O apologista católico traz uma citação em que Agostinho afirma a necessidade da participação na Eucaristia para salvação:

[De acordo com] Tradição Apostólica... as Igrejas de Cristo mantém inerentemente que sem o batismo e a participação na mesa do Senhor é impossível para qualquer homem alcançar tanto o reino de Deus quanto a salvação e a vida eterna. Este é o testemunho da Escritura também. (Sobre o mérito e perdão dos pecados e o batismo de crianças 1:24:34)

O interessante desse item é que ao querer refutar o protestantismo, o apologista acaba demonstrando que Agostinho contrariava o romanismo. A igreja romana ensina atualmente que até mesmo homens não cristãos podem ser salvos. Em oposição à tradição histórica romanista, em que estar submetido ao papa não é mais uma necessidade para que qualquer homem seja salvo. Então mostrar que o bispo africano defendia a participação na Eucaristia como necessária para a salvação mostra apenas o que defendemos – Agostinho não era um católico romano. O catecismo afirma:

Significa que toda a salvação vem de Cristo-Cabeça por meio da Igreja, que é o seu corpo. Portanto não poderiam ser salvos os que, conhecendo a Igreja como fundada por Cristo e necessária à salvação, nela não entrassem e nela não perseverassem. Ao mesmo tempo, graças a Cristo e à sua Igreja, podem conseguir a salvação eterna todos os que, sem culpa própria, ignoram o Evangelho de Cristo e a sua Igreja, mas procuram sinceramente Deus e, sob o influxo da graça, se esforçam por cumprir a sua vontade, conhecida através do que a consciência lhes dita. (846-848)

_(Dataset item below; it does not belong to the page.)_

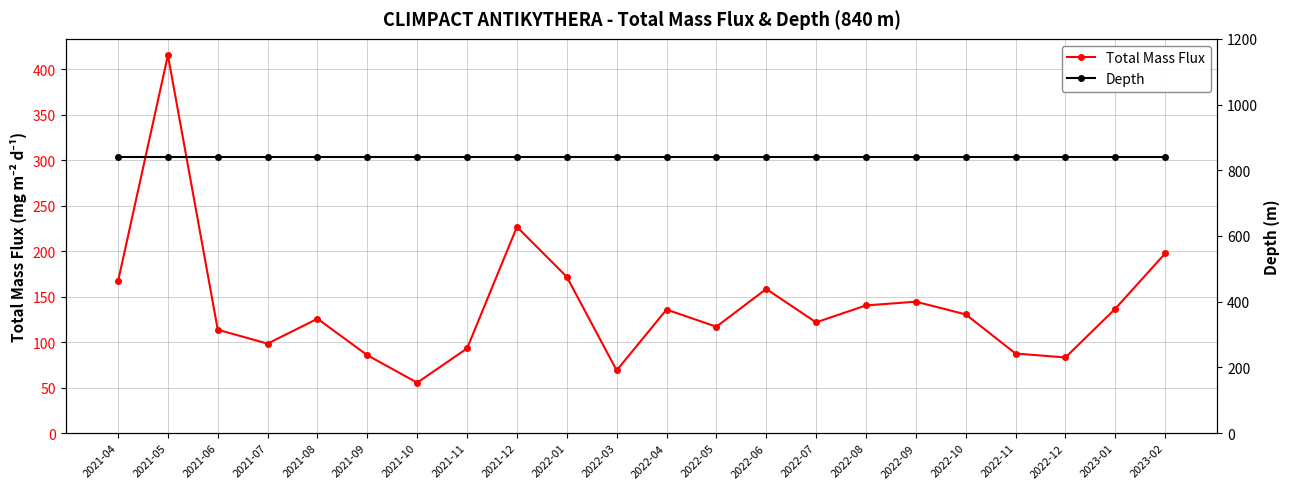

Which label corresponds to the smallest value in the chart?

2021-10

Já o Concílio de Florença disse:

A Igreja crê firmemente, professa e prega que todos aqueles que estão fora da Igreja Católica, não só pagãos, mas também judeus ou hereges e cismáticos, não podem compartilhar a vida eterna e irão para o fogo eterno que foi preparado para o diabo e seus anjos, a menos que eles estejam ligados à Igreja Católica antes do final de suas vidas, pois a unidade do corpo eclesiástico é de tal importância que somente aqueles que recebem os sacramentos da Igreja contribuem para a salvação, fazendo jejuns, obras de piedade e práticas cristãs que produzem recompensas eternas, e ninguém pode ser salvo, não importa o quanto tenha doado em esmolas e até mesmo se derramou o seu sangue em nome de Cristo, a menos que tenha perseverado no seio e na unidade da Igreja Católica. (Concílio de Florença, 1431-1445)

Esse é só um dos inúmeros exemplos de como o magistério romano se contradiz ao longo da história. O Concílio de Florença, supostamente infalível, foi claro – ninguém pode ser salvo se não estiver ligado a hierarquia romana e participando dos sacramentos. O pensamento agostiniano é claro:

Nenhum homem pode encontrar a salvação exceto na Igreja Católica. Fora da Igreja Católica se pode ter tudo, exceto a salvação. Uma pessoa pode ter honra, pode ter os sacramentos, pode cantar aleluia, pode responder amém, pode ter fé no nome do Pai, do Filho e do Espírito Santo, e pregá-lo também, mas nunca pode encontrar a salvação exceto na Igreja Católica. (Sermo ad Caesariensis Ecclesia plebem)

Nessa altura de nossos estudos, resta claro que a igreja católica a que se refere Agostinho não era católica romana. Os reformadores estão mais próximos desse ponto. Eles ensinavam que não havia salvação fora da igreja e rejeitariam a possibilidade de não cristãos serem salvos, pois apenas os regenerados e crentes em Cristo podem fazer parte da igreja. 

Os católicos costumam alegar que os não cristãos podem ser salvos através da igreja, mesmo não aderindo a ela. Obviamente, essa ideia não era compartilhada pelos pais da igreja ou mesmo pelos papas mais antigos. Além do mais é uma contradição. Alguém que nunca manifestou a fé em Cristo não pode fazer parte de sua igreja.

Conclusão da Série

Concluo aqui está série de sete artigos sobre Agostinho e o catolicismo romano. Espero que esse estudo seja útil aos leitores e tenha demonstrado de forma suficiente o quão longe o bispo de Hipona estava da atual igreja romana. O maior teólogo da igreja latina não era um católico romano, isso nos dá uma boa evidência de como as peculiares doutrinas do romanismo não encontram fundamento histórico.